また、過酷な価格競争(レッドオーシャン)から抜け出し、他社にはない独自の価値を提供する「オンリーワン」の領域を目指す差別化戦略が必要であると語られました。特定の取引先や事業のみに依存する「一本足打法」のリスクを避け、複数の柱を持つ経営体質への転換が推奨されました。
■価格交渉の実践的な準備と行動
交渉を単なる「お願い」で終わらせず、「論理的な協議」にするための具体的なステップも解説されました。
1. データの見える化
どんぶり勘定を脱し、製品・サービスごとの原価計算を徹底すること。その上で、自社の強みを反映した「単価表」を作成することが交渉の土台となります。
2. 客観的データの活用
特に転嫁が遅れがちな「労務費」については、最低賃金の上昇率などの公的統計データを根拠として提示することが有効です。
3. 能動的なアプローチと法的武器
相手からの提示を待つのではなく、業界の動向や相手の予算時期を見極め、自ら書面で希望価格を提示することが成功の鍵です。また、近年整備された「労務費の適切な転嫁のための価格交渉に関する指針」や、新しい法制度を交渉の後押しとして活用することも重要です。
■日本経済の現状と未来への投資
講演の後半では、日本経済の展望についても触れられました。
日本の労働生産性が伸び悩む一因として、利益を未来への「投資」ではなく、現状維持のための「消費」に回してしまっている点が指摘されました。

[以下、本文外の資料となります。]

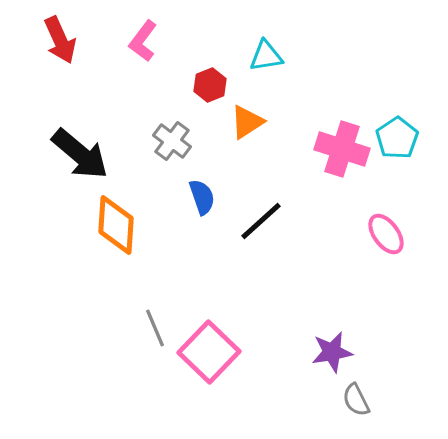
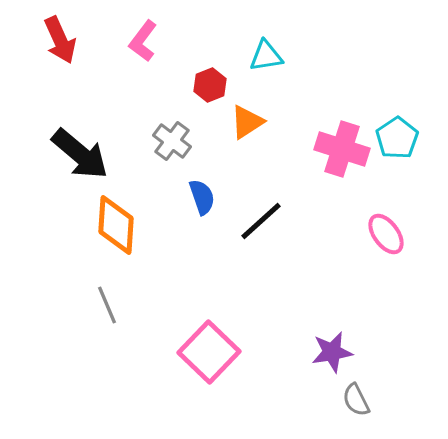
gray line: moved 48 px left, 23 px up
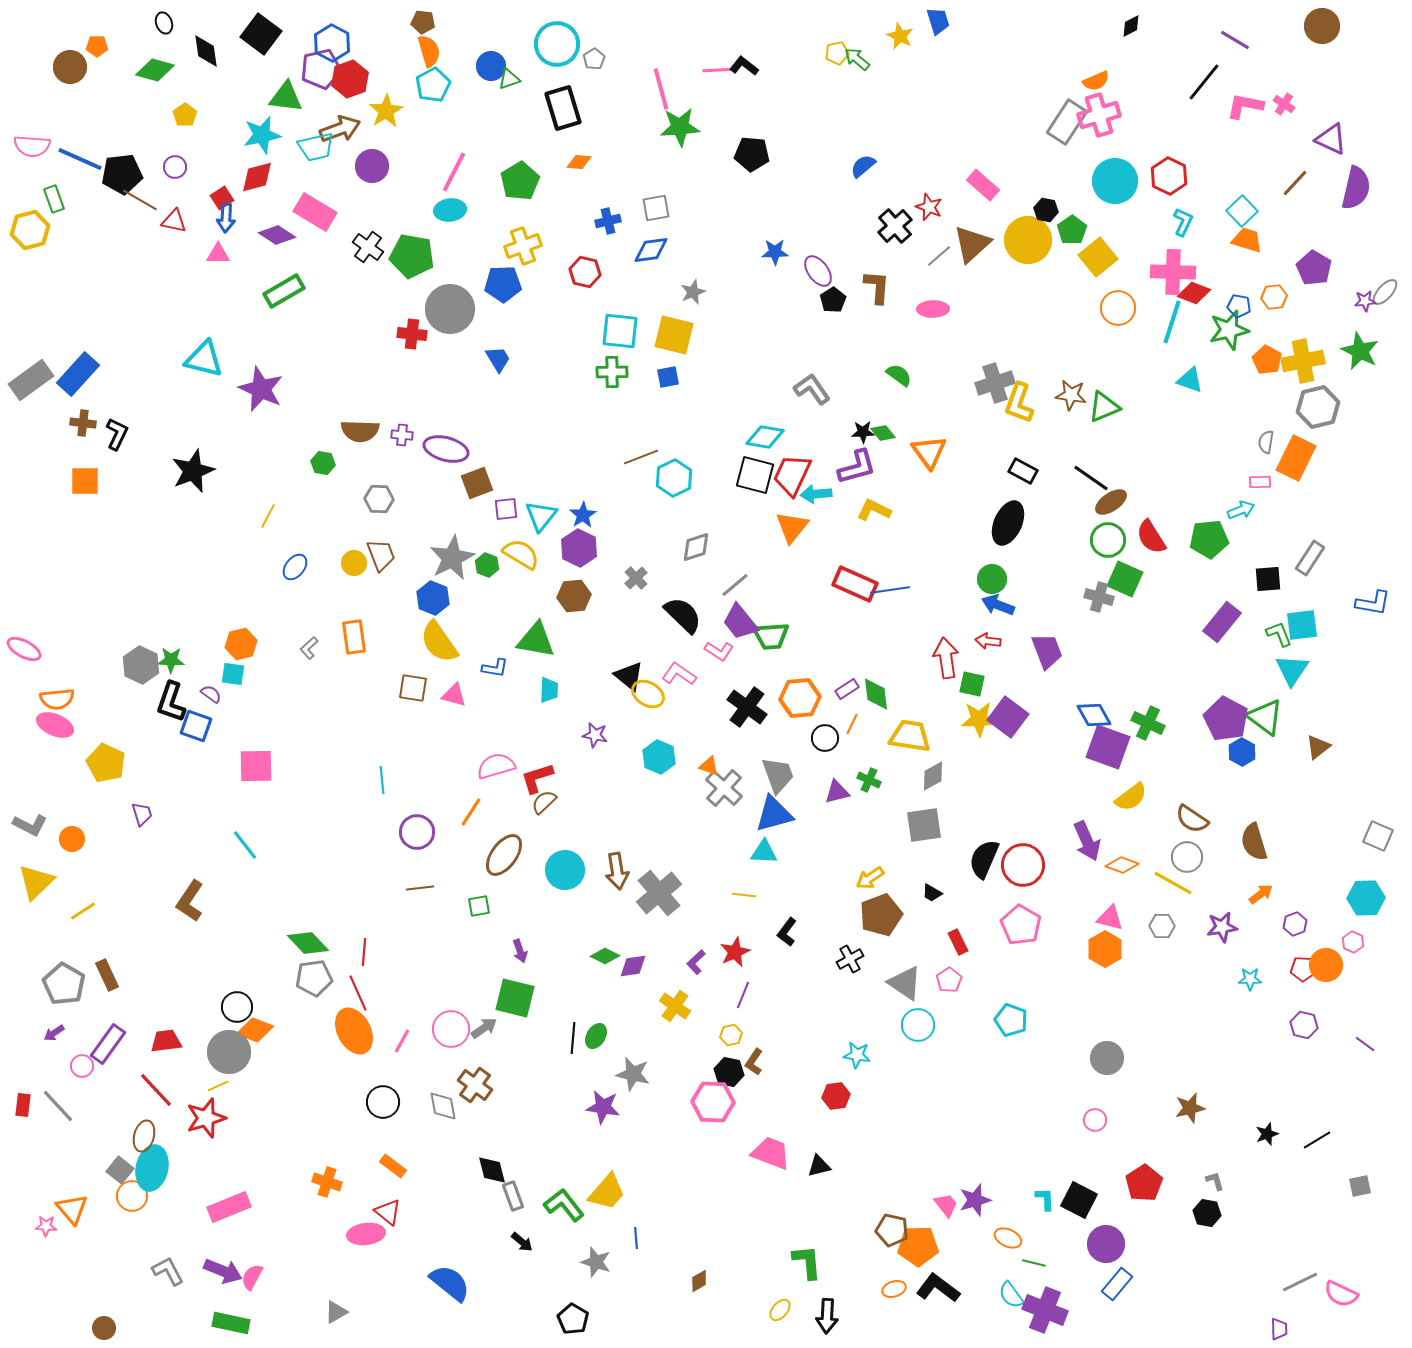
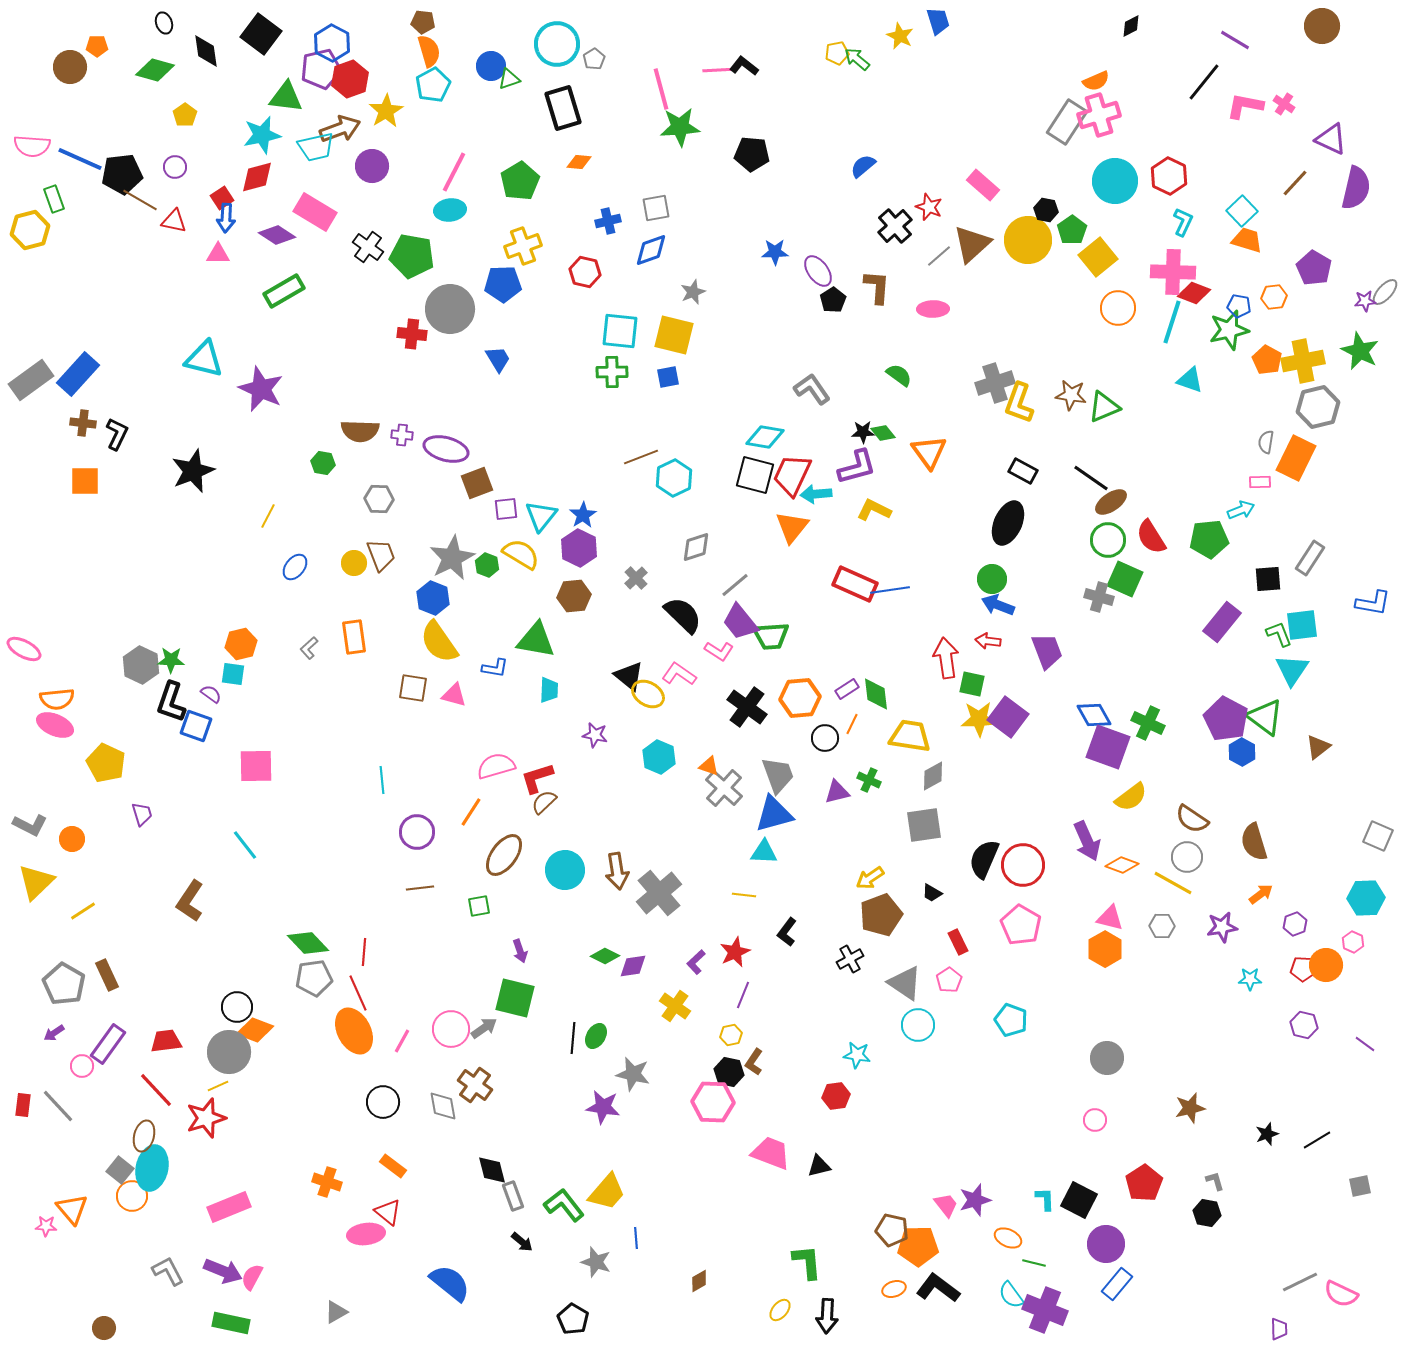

しかし、構造的な変化を経て、2028年頃からは日本経済が再び成長軌道に乗る「日本の世紀」が訪れるとの予測も示されました。不安定な世界情勢の中、他力本願ではなく、自社の技術力向上や身の丈に合ったIT化(DX)を進め、自ら価格決定権を持てる強い企業体質を作ることが、これからの時代を生き抜く条件となります。
■学びと気づき
今回の講演を通じて、価格転嫁とは単に数字を書き換える作業ではなく、自社の提供価値を見つめ直し、顧客との対等なパートナーシップを築くための経営戦略そのものであると気づかされました。
明日から実践できるポイントとして、まずは自社のコスト構造を正確に把握(見える化)し、論理的な根拠を持って顧客と対話する準備を始めることが第一歩です。また、目先の利益確保だけでなく、数年後の「日本の世紀」に向けて、今から人材や設備への投資を惜しまない姿勢が経営者に求められています。
■まとめ
厳しい経済環境は続きますが、それを乗り越えるための具体的な「武器」と「地図」を手に入れることができた勉強会でした。
変化を恐れず、自社の価値を信じて適正価格での取引を実現していくことが、企業の存続、ひいては地域経済の活性化につながります。2026年、共に挑戦し、飛躍の一年にしていきましょう。